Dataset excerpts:
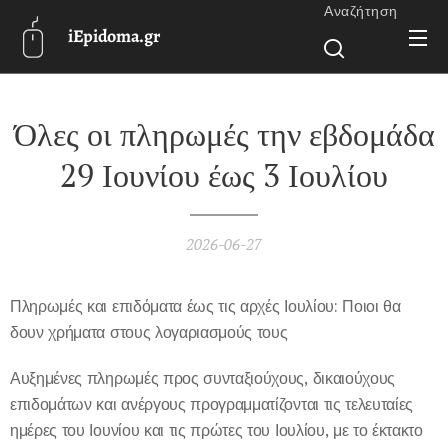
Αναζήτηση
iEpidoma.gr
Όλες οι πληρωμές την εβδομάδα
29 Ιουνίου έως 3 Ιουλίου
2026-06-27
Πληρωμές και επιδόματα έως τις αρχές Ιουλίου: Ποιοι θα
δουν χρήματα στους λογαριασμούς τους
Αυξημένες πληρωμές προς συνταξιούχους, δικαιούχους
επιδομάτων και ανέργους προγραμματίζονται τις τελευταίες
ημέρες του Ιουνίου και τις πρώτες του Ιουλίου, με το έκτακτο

==

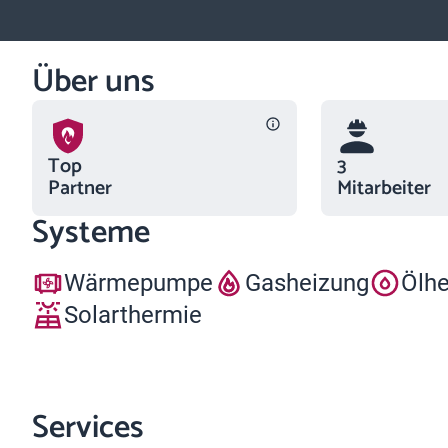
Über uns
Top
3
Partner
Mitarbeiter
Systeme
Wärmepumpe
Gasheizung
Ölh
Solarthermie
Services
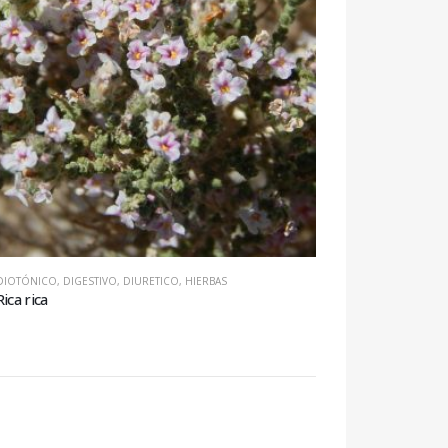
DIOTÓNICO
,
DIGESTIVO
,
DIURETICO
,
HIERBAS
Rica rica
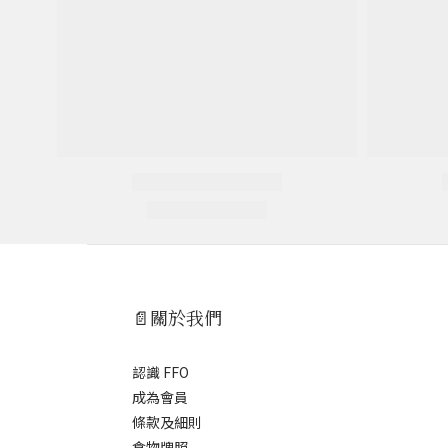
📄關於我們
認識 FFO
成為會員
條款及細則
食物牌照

### Problem requirements
Copy exactly the stretch of data above from the line with "Αυξημένες πληρωμές προς" through the line with "ημέρες του Ιουνίου", and omit all other lines.

### Response to this task
Αυξημένες πληρωμές προς συνταξιούχους, δικαιούχους
επιδομάτων και ανέργους προγραμματίζονται τις τελευταίες
ημέρες του Ιουνίου και τις πρώτες του Ιουλίου, με το έκτακτο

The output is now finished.